Mapos, Mamuju – Puluhan mahasiswa asal Kecamatan Bonehau, Kabupaten Mamuju, yang tergabung dalam Himpunan Pelajar Mahasiswa Kalumpang Raya (Hipmakar) lakukan unjuk rasa di kantor DPRD Provinsi Sulawesi Barat Jl Abd Malik Pattana Endeng, Kelurahan Rangas, Kecamatan Simboro, Senin (15/03/2021). Aksi ini dipimpin Korlap Aco Riswan
Menganggap bahwa tanaman sawit ini akan merusak lingkungan atau merenggut kesuburan tanah dan akan menimbulkan konflik sosial, Hipmakar secara tegas menyampaikan penolakan perusahaan perkebunan kelapa sawit masuk di tiga desa Kecamatan Bonehau.
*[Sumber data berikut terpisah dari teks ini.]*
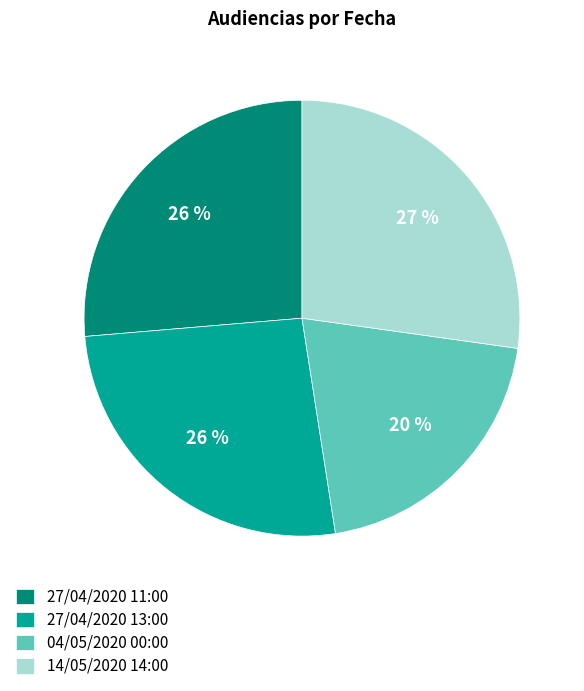

Does 04/05/2020 00:00 represent more than half of the total?

No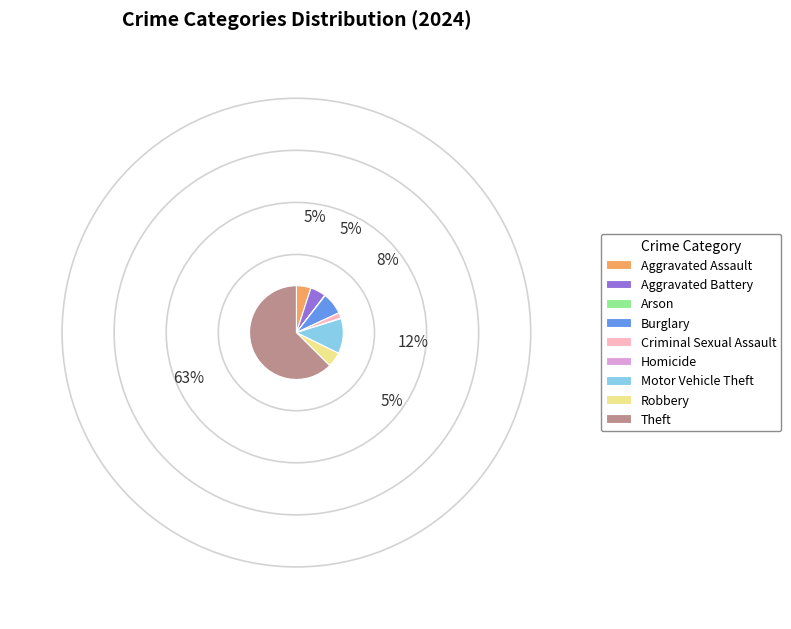

True or false: Motor Vehicle Theft accounts for 12% of the total.

True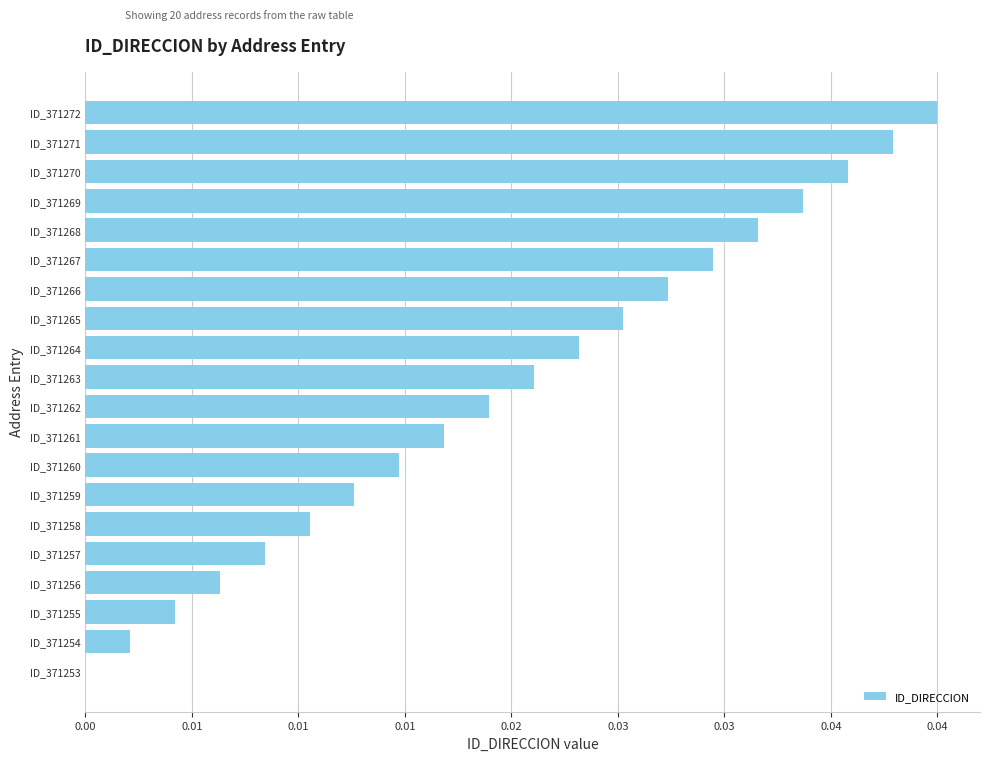

Are the bars horizontal?

Yes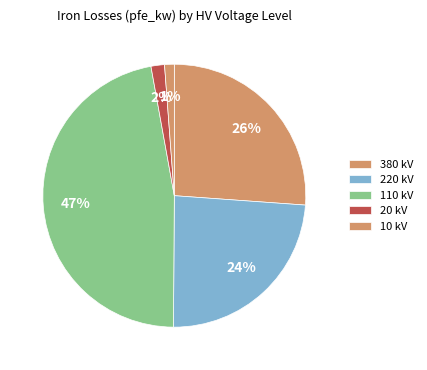

Count the number of slices in the pie.

5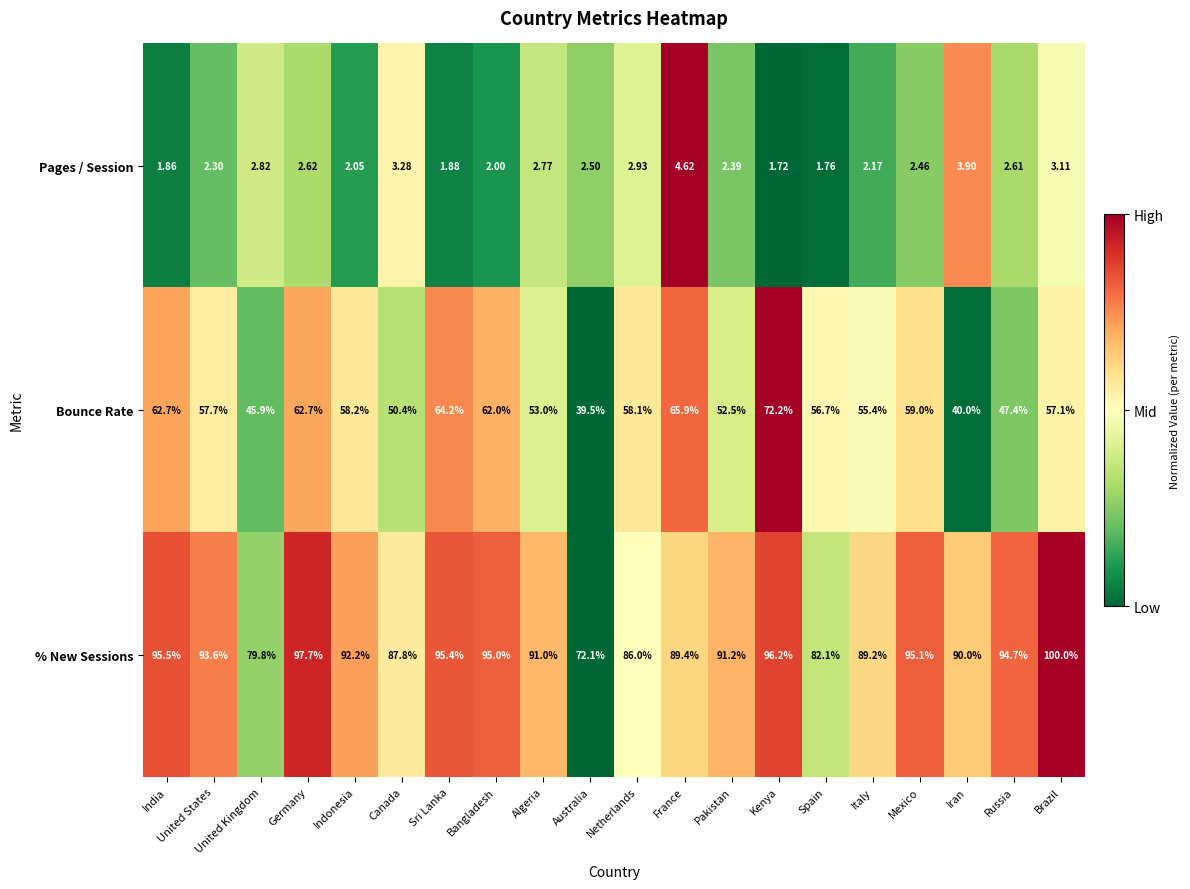

Rank the series at Canada from highest to lowest value.

% New Sessions, Bounce Rate, Pages / Session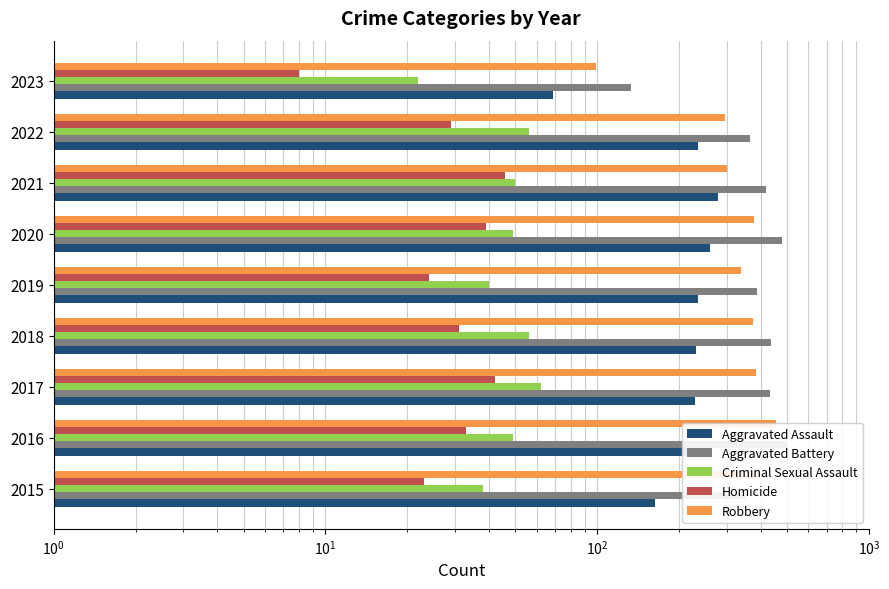

Rank the series by their maximum value, from lowest to highest.

Homicide, Criminal Sexual Assault, Aggravated Assault, Robbery, Aggravated Battery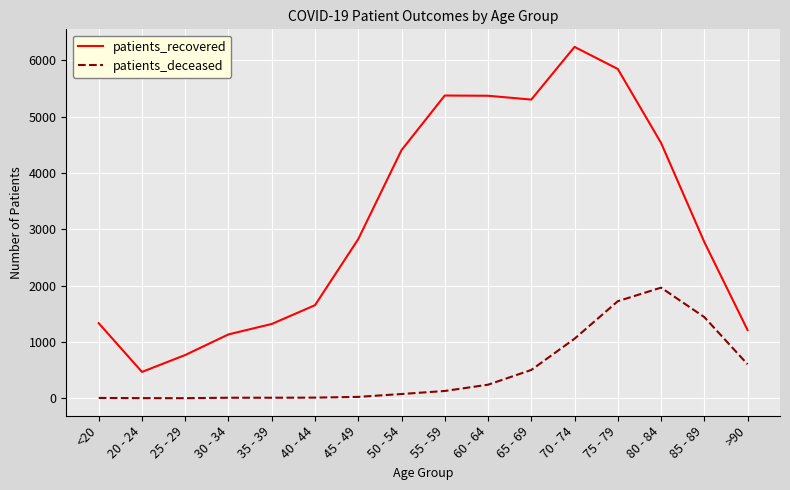

What is the spread (max minus min) of values at 65 - 69?

4798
Yakni Bonehau, Salutiwo dan Kinatang
Penolakan itu disampaikan dikantor DPRD Provinsi Sulawesi barat, dalam bentuk aksi unjuk rasa
Kapolresta Mamuju Kombes Pol Iskandar mengatakan bahwa penyampaian pendapat dimuka umum itu konstitusional. Karena sudah diatur dalam undang-undang dan peraturan kepala kepolisian negara republik Indonesia
“Masyarakat berhak berperan serta secara bertanggung jawab untuk menyampaikan pendapat dimuka umum, dengan syarat berlansung secara tertib, aman dan damai” Ujar Kapolresta
Ia juga menegaskan bahwa penyampaian pendapat dimuka umum harus menggunakan prosedur yang ada, salah satunya penanggung jawab kegiatan harus menyampaikan surat pemberitahuan secara tertulis selama 3×24 sebelum aksi unjuk rasa dimulai,
“Jadi silahkan koordinasi dengan kepolisian, kami selalu terbuka dan siap melayani. Terkait aksi unjuk rasa itu sendiri, kami selalu sosialisasikan kepada rekan-rekan mahasiswa dan masyarakat secara umum bahwa ikuti prosedur yang diataur dalam UU nomor 09 Tahun 1998 tentang kemerdekaan penyampaian pendapat dimuka umum. Kemudian sesuai keadaan pandemi saat ini, segala bentuk kegiatan harus mematuhi protokol kesehatan, untuk mencegah penyebaran Covid-19,” tutup Kombes Pol Iskandar.